- **DATASET EXTRACT**:
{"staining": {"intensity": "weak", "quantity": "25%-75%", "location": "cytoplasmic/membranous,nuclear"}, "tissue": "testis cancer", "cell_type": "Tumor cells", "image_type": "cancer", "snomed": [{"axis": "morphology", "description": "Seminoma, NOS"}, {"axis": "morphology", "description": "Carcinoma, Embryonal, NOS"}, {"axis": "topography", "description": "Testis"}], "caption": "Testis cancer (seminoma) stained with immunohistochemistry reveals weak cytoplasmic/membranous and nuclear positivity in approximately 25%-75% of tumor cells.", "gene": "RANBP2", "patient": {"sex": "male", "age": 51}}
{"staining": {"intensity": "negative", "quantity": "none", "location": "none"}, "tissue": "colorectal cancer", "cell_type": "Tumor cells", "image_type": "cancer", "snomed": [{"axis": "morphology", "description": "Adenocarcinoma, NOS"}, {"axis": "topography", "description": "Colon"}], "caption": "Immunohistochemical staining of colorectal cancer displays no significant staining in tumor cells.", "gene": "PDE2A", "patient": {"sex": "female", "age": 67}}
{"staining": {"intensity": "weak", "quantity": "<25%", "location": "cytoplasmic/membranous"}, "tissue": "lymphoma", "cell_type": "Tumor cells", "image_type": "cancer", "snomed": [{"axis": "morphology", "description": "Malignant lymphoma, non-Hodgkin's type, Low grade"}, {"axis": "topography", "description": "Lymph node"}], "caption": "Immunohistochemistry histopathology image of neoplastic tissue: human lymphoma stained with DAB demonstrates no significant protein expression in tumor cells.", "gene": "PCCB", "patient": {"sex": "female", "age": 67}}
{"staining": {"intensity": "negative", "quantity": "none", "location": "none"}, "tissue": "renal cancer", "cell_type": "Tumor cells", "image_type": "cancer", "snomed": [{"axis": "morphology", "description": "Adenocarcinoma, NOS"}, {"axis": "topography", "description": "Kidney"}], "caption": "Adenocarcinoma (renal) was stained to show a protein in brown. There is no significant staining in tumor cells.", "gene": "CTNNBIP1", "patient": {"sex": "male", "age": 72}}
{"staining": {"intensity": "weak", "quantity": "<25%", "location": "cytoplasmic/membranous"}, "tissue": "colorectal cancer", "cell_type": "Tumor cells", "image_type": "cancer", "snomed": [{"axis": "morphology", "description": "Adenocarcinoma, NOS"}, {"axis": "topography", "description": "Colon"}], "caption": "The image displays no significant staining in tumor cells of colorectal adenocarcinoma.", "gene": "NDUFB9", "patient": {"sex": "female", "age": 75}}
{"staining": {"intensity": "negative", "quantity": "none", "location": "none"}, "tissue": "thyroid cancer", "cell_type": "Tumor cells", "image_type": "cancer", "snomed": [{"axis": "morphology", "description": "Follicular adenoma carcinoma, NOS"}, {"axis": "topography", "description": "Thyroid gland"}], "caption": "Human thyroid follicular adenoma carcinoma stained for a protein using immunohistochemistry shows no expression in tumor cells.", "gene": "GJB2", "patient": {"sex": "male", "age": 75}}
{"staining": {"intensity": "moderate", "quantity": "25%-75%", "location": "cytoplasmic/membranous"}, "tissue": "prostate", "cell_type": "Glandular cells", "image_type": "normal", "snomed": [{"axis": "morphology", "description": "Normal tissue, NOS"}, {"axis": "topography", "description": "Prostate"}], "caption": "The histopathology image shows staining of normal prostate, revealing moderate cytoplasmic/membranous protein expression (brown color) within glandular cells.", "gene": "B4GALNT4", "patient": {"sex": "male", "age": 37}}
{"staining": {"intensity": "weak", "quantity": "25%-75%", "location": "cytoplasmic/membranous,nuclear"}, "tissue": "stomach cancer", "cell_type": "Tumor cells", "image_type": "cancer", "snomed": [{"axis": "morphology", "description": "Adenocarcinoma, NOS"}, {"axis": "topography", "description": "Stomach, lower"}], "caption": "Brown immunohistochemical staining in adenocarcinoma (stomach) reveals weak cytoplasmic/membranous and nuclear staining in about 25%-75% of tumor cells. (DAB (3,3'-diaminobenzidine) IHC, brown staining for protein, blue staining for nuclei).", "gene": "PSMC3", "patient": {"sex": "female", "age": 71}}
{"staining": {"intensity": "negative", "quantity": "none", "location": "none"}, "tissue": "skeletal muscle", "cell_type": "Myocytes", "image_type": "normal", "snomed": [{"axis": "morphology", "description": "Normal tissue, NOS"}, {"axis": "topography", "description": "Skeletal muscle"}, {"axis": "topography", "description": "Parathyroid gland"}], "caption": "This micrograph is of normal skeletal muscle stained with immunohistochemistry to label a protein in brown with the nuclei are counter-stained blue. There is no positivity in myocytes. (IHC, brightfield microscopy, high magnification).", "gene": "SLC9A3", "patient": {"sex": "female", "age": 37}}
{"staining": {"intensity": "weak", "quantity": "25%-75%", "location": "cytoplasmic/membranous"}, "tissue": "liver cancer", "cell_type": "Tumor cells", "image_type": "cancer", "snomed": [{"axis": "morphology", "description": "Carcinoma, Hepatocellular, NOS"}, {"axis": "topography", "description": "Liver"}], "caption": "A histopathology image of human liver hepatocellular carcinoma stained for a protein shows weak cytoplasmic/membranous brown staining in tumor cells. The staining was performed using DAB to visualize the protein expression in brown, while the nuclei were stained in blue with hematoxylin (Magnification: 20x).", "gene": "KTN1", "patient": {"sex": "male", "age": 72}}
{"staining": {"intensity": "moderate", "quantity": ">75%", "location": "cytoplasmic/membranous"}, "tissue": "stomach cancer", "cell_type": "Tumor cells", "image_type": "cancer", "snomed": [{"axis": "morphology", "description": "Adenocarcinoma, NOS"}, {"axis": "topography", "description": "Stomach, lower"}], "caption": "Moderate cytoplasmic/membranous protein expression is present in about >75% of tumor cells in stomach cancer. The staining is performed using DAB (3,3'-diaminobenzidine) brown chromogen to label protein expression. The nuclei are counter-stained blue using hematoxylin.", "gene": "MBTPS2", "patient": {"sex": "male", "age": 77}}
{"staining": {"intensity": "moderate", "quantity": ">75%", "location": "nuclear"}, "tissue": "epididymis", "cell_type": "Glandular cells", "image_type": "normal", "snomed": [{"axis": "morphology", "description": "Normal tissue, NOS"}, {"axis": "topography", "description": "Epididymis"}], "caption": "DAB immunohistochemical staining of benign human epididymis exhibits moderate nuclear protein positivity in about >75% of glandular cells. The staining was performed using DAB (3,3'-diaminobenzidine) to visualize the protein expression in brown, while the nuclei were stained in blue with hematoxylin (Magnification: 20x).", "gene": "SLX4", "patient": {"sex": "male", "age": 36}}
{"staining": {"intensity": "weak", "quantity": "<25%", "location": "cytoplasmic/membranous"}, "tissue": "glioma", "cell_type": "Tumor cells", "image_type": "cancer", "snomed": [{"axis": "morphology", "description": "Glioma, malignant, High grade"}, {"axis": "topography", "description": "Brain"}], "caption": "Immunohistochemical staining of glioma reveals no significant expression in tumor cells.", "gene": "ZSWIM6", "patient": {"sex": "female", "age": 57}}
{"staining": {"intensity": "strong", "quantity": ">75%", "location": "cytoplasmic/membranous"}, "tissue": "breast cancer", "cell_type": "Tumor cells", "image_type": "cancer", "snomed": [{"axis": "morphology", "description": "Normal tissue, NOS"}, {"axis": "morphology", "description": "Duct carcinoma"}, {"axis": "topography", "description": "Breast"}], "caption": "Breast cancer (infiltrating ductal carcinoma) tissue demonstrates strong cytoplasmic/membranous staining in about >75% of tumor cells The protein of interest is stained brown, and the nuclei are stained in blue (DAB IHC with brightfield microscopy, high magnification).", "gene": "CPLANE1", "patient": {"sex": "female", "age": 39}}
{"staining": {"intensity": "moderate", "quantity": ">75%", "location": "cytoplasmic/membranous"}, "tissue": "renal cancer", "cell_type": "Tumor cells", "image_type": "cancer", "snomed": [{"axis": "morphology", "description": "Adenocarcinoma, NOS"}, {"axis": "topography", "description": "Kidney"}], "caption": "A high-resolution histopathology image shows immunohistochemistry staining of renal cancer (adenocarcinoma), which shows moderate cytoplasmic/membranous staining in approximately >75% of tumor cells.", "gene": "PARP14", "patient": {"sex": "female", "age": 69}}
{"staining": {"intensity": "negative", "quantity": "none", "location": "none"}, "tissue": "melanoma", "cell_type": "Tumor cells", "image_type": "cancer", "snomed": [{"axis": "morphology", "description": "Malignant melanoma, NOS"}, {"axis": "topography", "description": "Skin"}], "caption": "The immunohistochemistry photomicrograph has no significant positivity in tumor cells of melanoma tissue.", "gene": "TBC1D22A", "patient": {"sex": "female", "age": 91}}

- **TASK TO CARRY OUT**: All lines above containing the string "Stomach" are to be collected.

- **ANSWER BELOW**:
{"staining": {"intensity": "weak", "quantity": "25%-75%", "location": "cytoplasmic/membranous,nuclear"}, "tissue": "stomach cancer", "cell_type": "Tumor cells", "image_type": "cancer", "snomed": [{"axis": "morphology", "description": "Adenocarcinoma, NOS"}, {"axis": "topography", "description": "Stomach, lower"}], "caption": "Brown immunohistochemical staining in adenocarcinoma (stomach) reveals weak cytoplasmic/membranous and nuclear staining in about 25%-75% of tumor cells. (DAB (3,3'-diaminobenzidine) IHC, brown staining for protein, blue staining for nuclei).", "gene": "PSMC3", "patient": {"sex": "female", "age": 71}}
{"staining": {"intensity": "moderate", "quantity": ">75%", "location": "cytoplasmic/membranous"}, "tissue": "stomach cancer", "cell_type": "Tumor cells", "image_type": "cancer", "snomed": [{"axis": "morphology", "description": "Adenocarcinoma, NOS"}, {"axis": "topography", "description": "Stomach, lower"}], "caption": "Moderate cytoplasmic/membranous protein expression is present in about >75% of tumor cells in stomach cancer. The staining is performed using DAB (3,3'-diaminobenzidine) brown chromogen to label protein expression. The nuclei are counter-stained blue using hematoxylin.", "gene": "MBTPS2", "patient": {"sex": "male", "age": 77}}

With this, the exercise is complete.